Boosting: An ensemble technique that sequentially boosts the performance of weak learners to construct a stronger algorithmic ensemble as a linear combination of simple weak algorithms. Each weak learner in the sequence tries to improve or correct mistakes made by the previous learner. At each iteration of the Boosting process:

  • Re-sampled data sets are constructed specifically to generate complementary learners.

  • Each learner's vote is weighted based on its past performance and errors.

Some of the most popular boosting techniques include:

  • AdaBoost (Adaptive Boosting)

  • Gradient Boosting

  • XGBoost (Extreme Gradient Boosting)

Feature Types

There are four main feature types recognized by Sensible ML. Feature types are largely categorized by how they are created or gathered.

Source Feature: A data column in the source data set that enters Sensible Machine Learning. Specify source features in the Data Features page of Sensible Machine Learning.

You can create additional features if you have already collected features outside of Sensible Machine Learning and you know these features help the modeling process. However, creating additional features in Sensible Machine Learning is not necessary and not heavily used since so much of Sensible Machine Learning is geared towards generating external features, event features, and engineered features for you. Source features are largely considered a Data Science function of Sensible Machine Learning.

External Feature: A data column that is grafted onto the source data and not originally included in the source data. External features are largely found through external data APIs such as weather or macro-economic data.

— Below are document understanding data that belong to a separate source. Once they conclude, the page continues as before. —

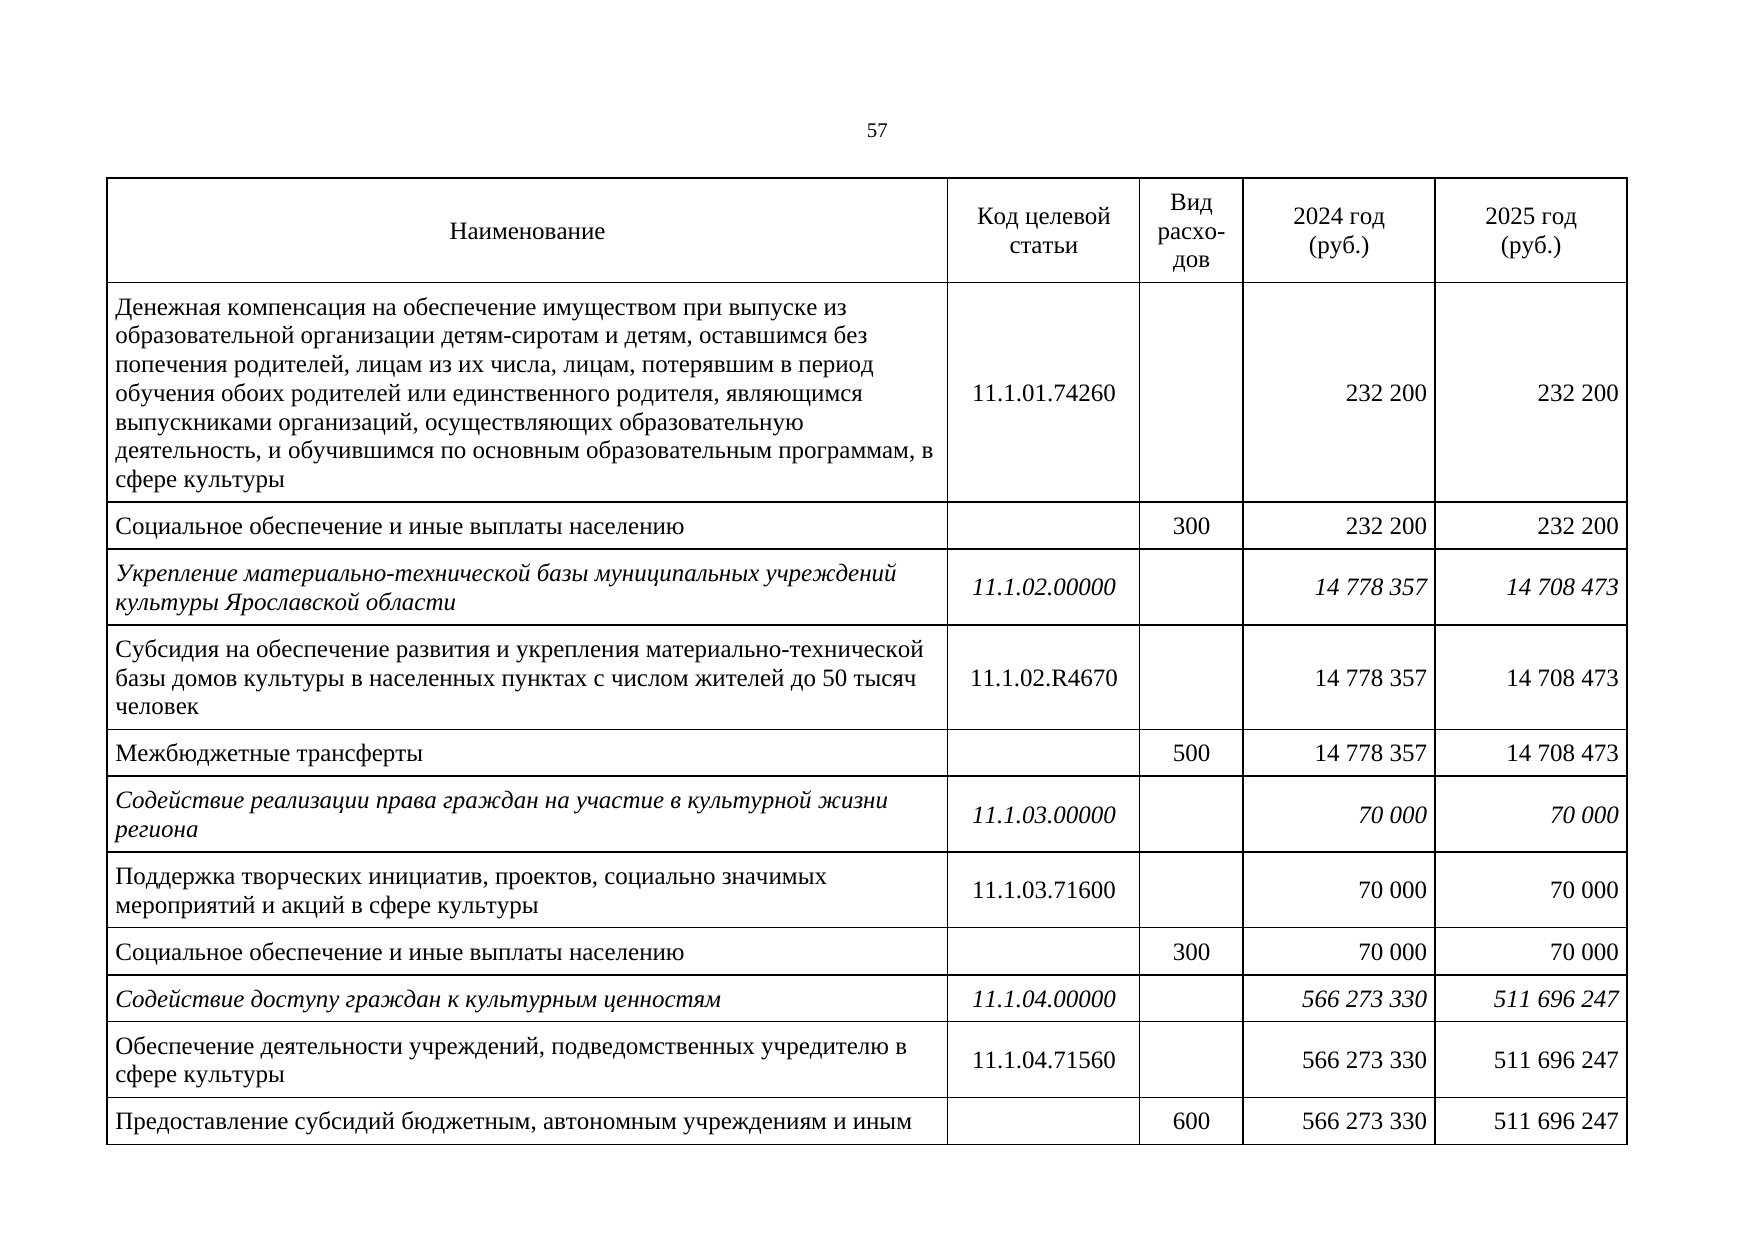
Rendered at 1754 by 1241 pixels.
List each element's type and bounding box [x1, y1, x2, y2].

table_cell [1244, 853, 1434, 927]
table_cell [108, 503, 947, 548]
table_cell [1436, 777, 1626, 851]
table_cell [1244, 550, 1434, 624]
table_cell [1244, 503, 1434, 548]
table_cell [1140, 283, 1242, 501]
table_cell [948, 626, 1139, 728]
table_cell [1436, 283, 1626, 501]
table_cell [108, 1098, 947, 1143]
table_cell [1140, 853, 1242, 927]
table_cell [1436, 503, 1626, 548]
table_header [108, 179, 947, 282]
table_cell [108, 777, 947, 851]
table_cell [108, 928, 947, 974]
table_header [1140, 179, 1242, 282]
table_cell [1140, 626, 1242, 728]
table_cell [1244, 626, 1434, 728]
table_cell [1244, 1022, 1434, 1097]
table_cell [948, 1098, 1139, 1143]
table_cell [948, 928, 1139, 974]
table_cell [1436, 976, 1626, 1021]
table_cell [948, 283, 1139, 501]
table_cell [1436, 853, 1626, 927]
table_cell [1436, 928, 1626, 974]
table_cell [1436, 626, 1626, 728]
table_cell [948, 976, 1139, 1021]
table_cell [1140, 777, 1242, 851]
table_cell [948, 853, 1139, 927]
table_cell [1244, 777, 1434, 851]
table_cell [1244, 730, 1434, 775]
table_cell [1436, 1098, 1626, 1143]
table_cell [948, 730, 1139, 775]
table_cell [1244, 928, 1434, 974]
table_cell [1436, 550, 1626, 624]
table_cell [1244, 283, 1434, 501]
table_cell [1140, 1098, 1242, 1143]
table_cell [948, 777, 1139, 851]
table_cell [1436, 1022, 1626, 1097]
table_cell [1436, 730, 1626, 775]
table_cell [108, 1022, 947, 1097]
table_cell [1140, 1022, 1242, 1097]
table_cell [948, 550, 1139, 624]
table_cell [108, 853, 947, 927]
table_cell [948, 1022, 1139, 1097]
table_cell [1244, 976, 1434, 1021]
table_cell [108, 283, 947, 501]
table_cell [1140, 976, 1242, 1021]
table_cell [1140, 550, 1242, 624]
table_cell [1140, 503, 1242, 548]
table_header [1436, 179, 1626, 282]
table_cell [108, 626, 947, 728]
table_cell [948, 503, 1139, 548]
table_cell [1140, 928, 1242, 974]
table_header [948, 179, 1139, 282]
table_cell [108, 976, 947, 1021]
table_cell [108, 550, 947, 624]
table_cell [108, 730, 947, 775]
table_header [1244, 179, 1434, 282]
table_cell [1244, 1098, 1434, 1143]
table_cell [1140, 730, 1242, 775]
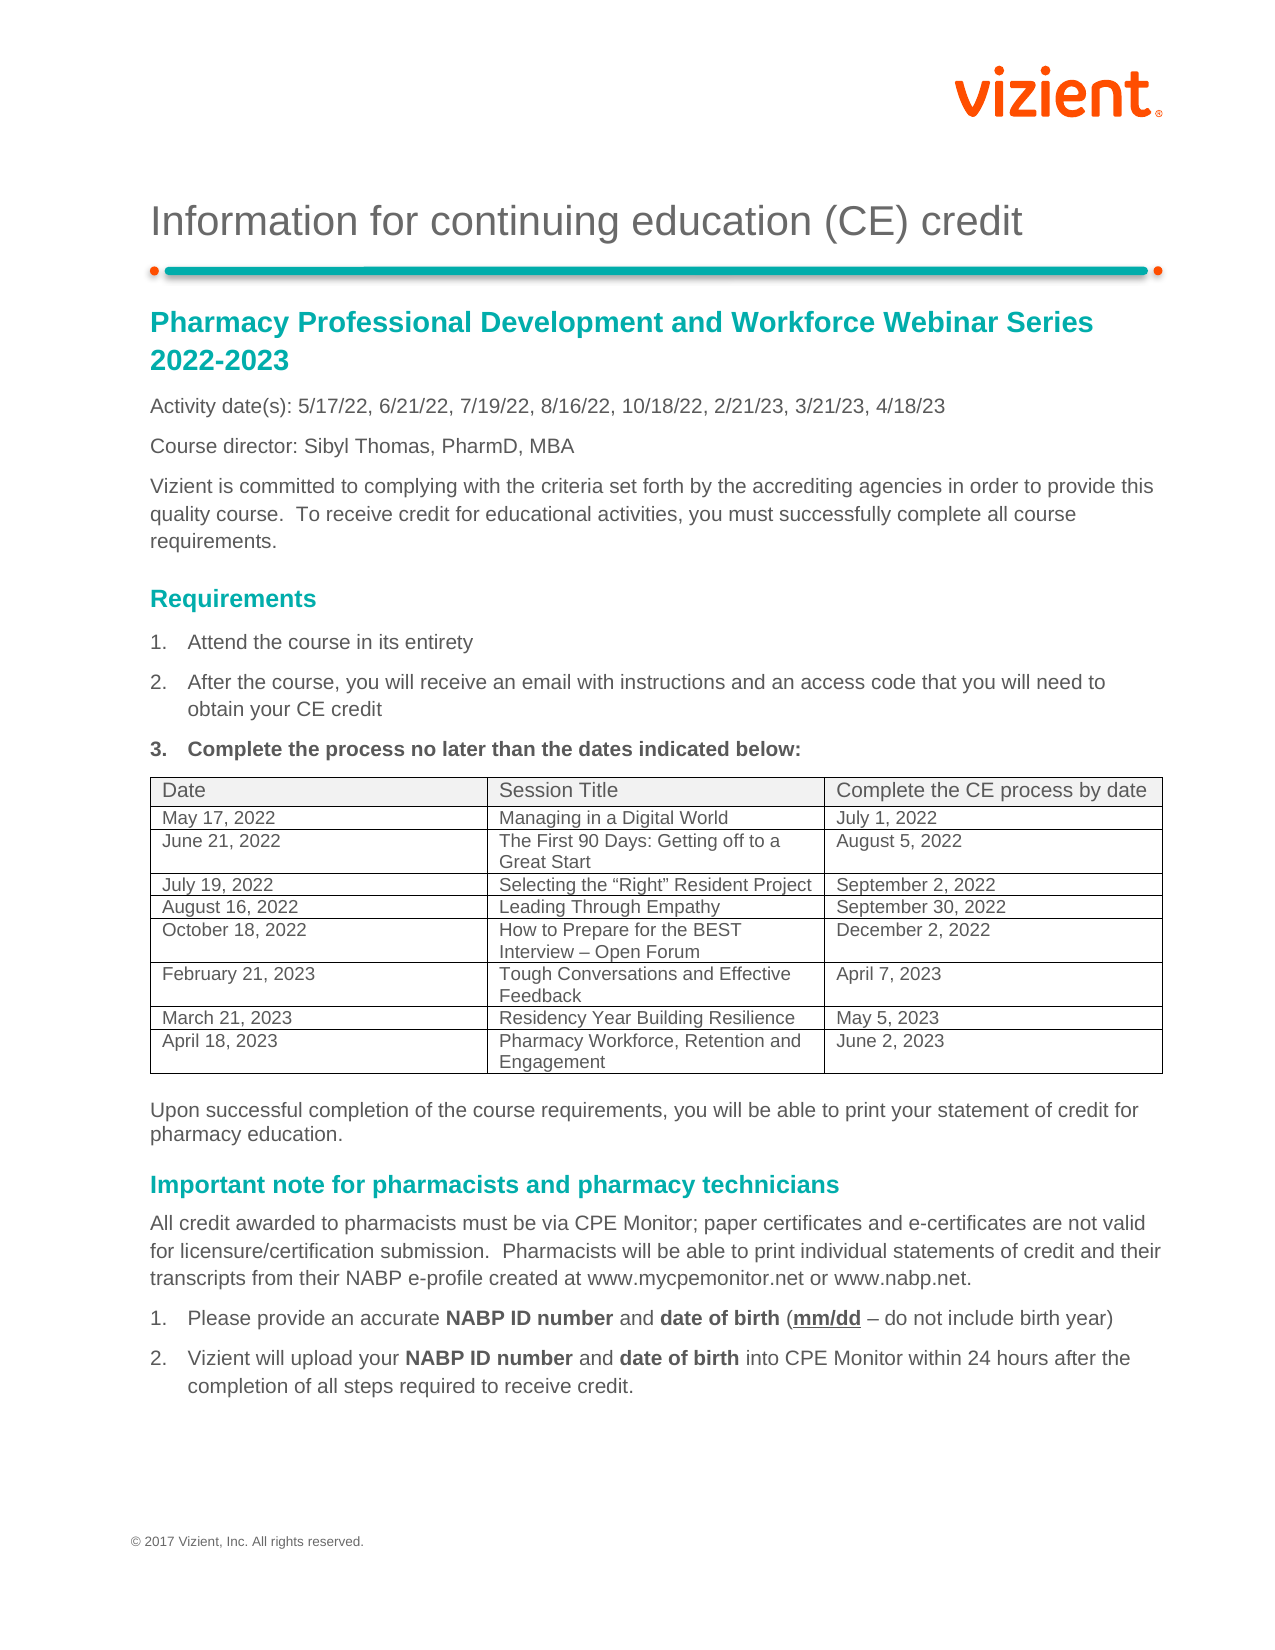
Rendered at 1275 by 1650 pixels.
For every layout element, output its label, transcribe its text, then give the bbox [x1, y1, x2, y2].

table_cell June 21, 2022 [151, 830, 487, 873]
table_cell Managing in a Digital World [488, 807, 824, 828]
text Upon successful completion of the course requirements, you will be able to print your statement of credit for pharmacy education. [150, 1098, 1162, 1146]
table_cell May 5, 2023 [825, 1007, 1162, 1029]
table_cell August 5, 2022 [825, 830, 1162, 873]
table_cell Tough Conversations and Effective Feedback [488, 963, 824, 1006]
text All credit awarded to pharmacists must be via CPE Monitor; paper certificates and e-certificates are not valid for licensure/certification submission. Pharmacists will be able to print individual statements of credit and their transcripts from their NABP e-profile created at www.mycpemonitor.net or www.nabp.net. [150, 1211, 1162, 1290]
table_cell September 2, 2022 [825, 874, 1162, 895]
table_cell October 18, 2022 [151, 919, 487, 962]
table_cell April 18, 2023 [151, 1030, 487, 1073]
text Important note for pharmacists and pharmacy technicians [150, 1170, 1162, 1198]
table_cell July 19, 2022 [151, 874, 487, 895]
table_header Complete the CE process by date [825, 778, 1162, 806]
table_header Date [151, 778, 487, 806]
table_header Session Title [488, 778, 824, 806]
table_cell July 1, 2022 [825, 807, 1162, 828]
text Information for continuing education (CE) credit [150, 196, 1162, 244]
text Vizient is committed to complying with the criteria set forth by the accrediting agencies in order to provide this quality course. To receive credit for educational activities, you must successfully complete all course requirements. [150, 474, 1162, 553]
table_cell The First 90 Days: Getting off to a Great Start [488, 830, 824, 873]
table_cell Leading Through Empathy [488, 896, 824, 918]
text Course director: Sibyl Thomas, PharmD, MBA [150, 434, 1162, 458]
list Please provide an accurate NABP ID number and date of birth (mm/dd – do not include birth year) [150, 1306, 1162, 1330]
table_cell August 16, 2022 [151, 896, 487, 918]
table_cell June 2, 2023 [825, 1030, 1162, 1073]
table_cell May 17, 2022 [151, 807, 487, 828]
list Attend the course in its entirety [150, 630, 1162, 654]
table_cell February 21, 2023 [151, 963, 487, 1006]
table_cell Residency Year Building Resilience [488, 1007, 824, 1029]
text Requirements [150, 584, 1162, 613]
table_cell Selecting the “Right” Resident Project [488, 874, 824, 895]
text Pharmacy Professional Development and Workforce Webinar Series 2022-2023 [150, 280, 1162, 377]
table_cell December 2, 2022 [825, 919, 1162, 962]
list Vizient will upload your NABP ID number and date of birth into CPE Monitor within 24 hours after the completion of all steps required to receive credit. [150, 1346, 1162, 1397]
table_cell April 7, 2023 [825, 963, 1162, 1006]
table_cell March 21, 2023 [151, 1007, 487, 1029]
list After the course, you will receive an email with instructions and an access code that you will need to obtain your CE credit [150, 670, 1162, 721]
text Activity date(s): 5/17/22, 6/21/22, 7/19/22, 8/16/22, 10/18/22, 2/21/23, 3/21/23, 4/18/23 [150, 394, 1162, 418]
table_cell Pharmacy Workforce, Retention and Engagement [488, 1030, 824, 1073]
table_cell September 30, 2022 [825, 896, 1162, 918]
list Complete the process no later than the dates indicated below: [150, 737, 1162, 761]
table_cell How to Prepare for the BEST Interview – Open Forum [488, 919, 824, 962]
text Pharmacy Professional Development and Workforce Webinar Series 2022-2023 [150, 264, 1162, 268]
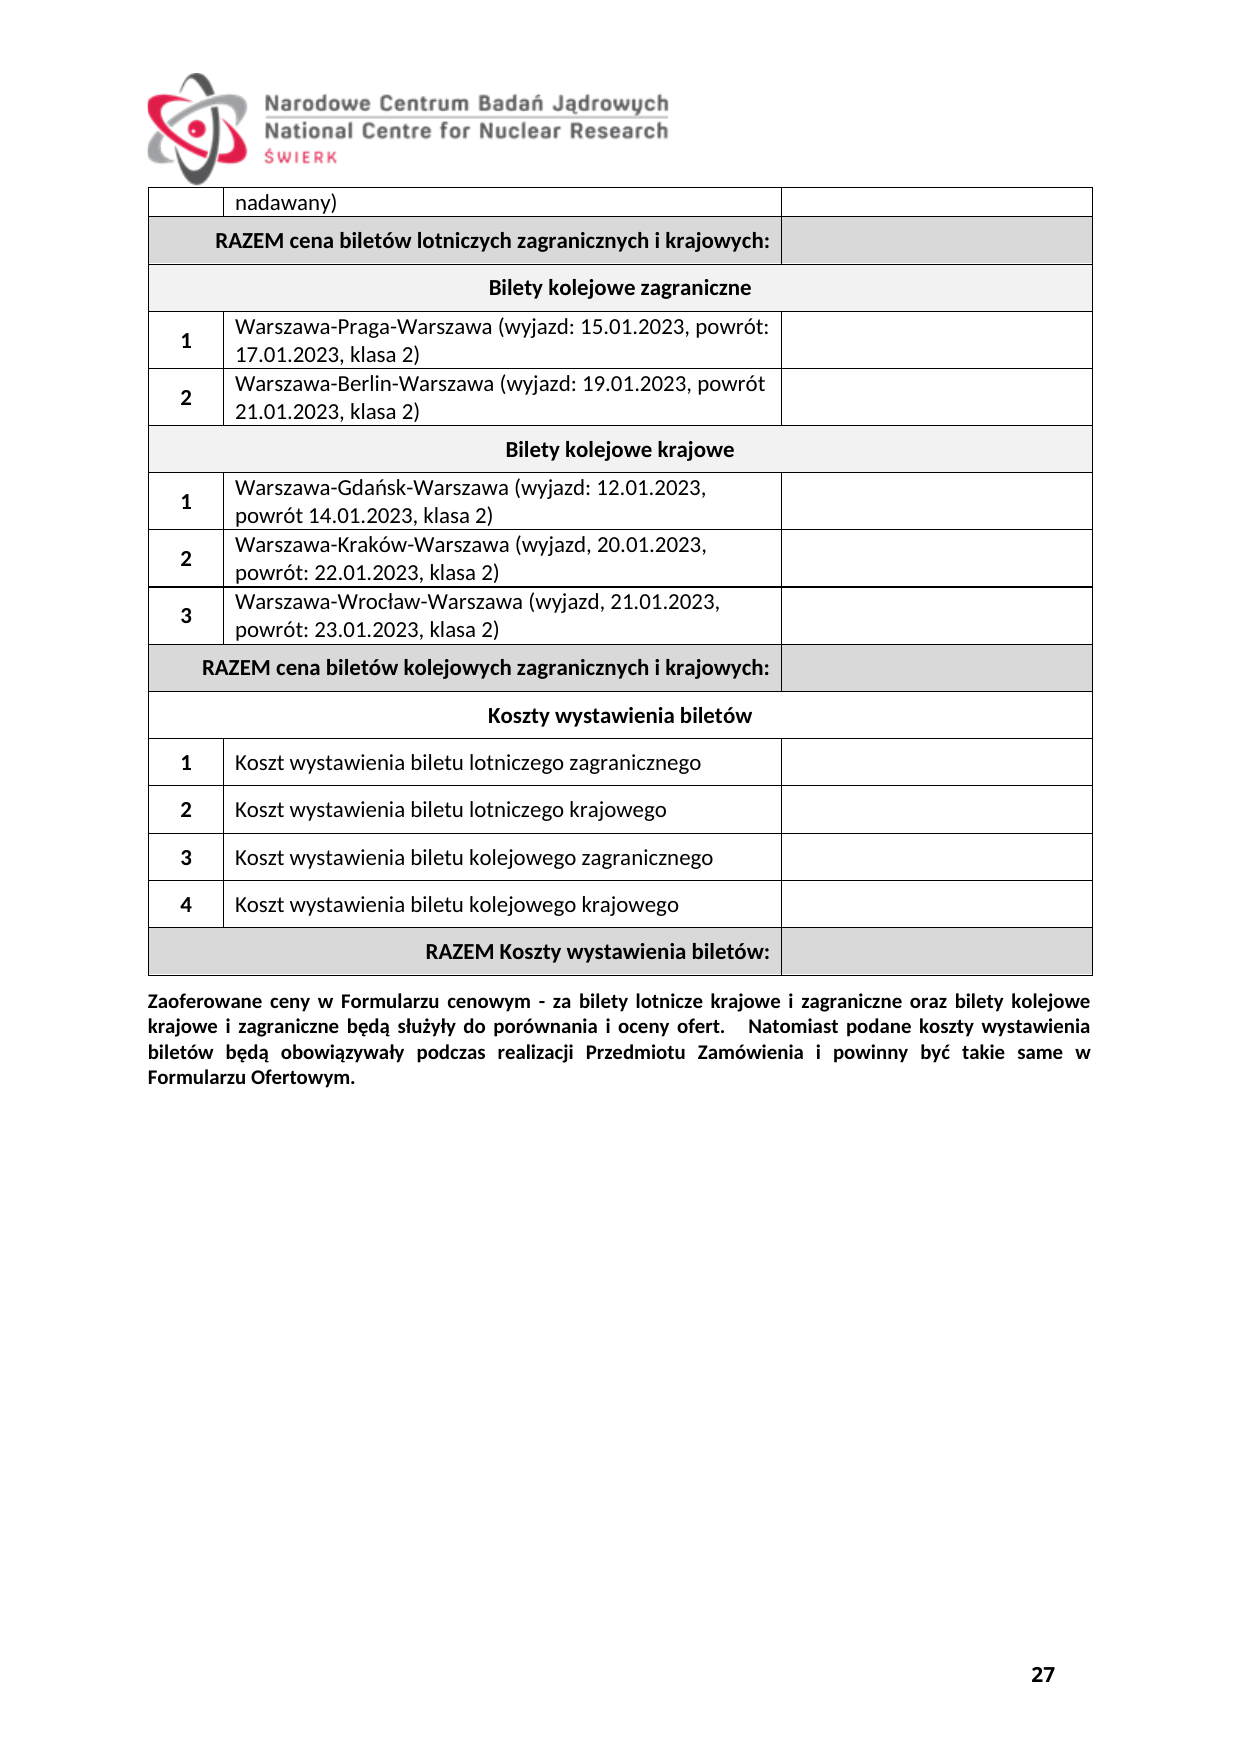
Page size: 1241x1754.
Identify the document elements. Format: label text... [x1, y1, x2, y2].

The most common ways to graft an external feature to the source data is by leveraging the Location capability in Sensible Machine Learning that fetches features such as weather data.

Currently only weather external features are supported and is limited to a forecast range less than 15 days.

Event Feature: A special subset of an external feature generated using the Event Builder in Sensible Machine Learning. An event feature is always a binary categorical data column generated from the events included in the Sensible Machine Learning Model Build phase.

Event Features have a profound positive effect on model performance.

Engineered Feature: A data column built by augmenting and transforming existing columns in the source data as well as other previously engineered features. Examples of this transformation process include cleaning missing values, lagging, moving averages, time breakdowns, and scaling values in an existing feature to create new engineered features.

Typically, a huge part of a data scientist's time goes toward manufacturing engineered features to improve overall model performance. Sensible Machine Learning creates engineered features by autonomously running statistical column transformations against each column in the source data set. This genetic algorithm style creation of engineered features leads to creating thousands of unique engineered features that Sensible Machine Learning can choose from and leverage in the modeling process.

Model Types

Univariate (statistical) models: A model that does not accept external variables to make predictions. Univariate models are used when there are not many data patterns to learn from, such as with one or two seasons.

Multivariate (machine learning) model: A model that leverages external variables in its predictions. These models are used when there are many data patterns to learn from, such as multiple seasons, anomalies, and a trend.

Multi-series model: A type of multivariate model that is trained to make predictions on a group of targets. A multi-series model requires data to be pivoted in a special long-form data format.

Single series model: A model that is trained to make predictions on a single target. A single series model can be a multivariate model or univariate model.

Baseline model: A type of naïve model that emulates what traditional forecasting methodologies may look like. A baseline model acts as an initial comparison benchmark for more intelligent models.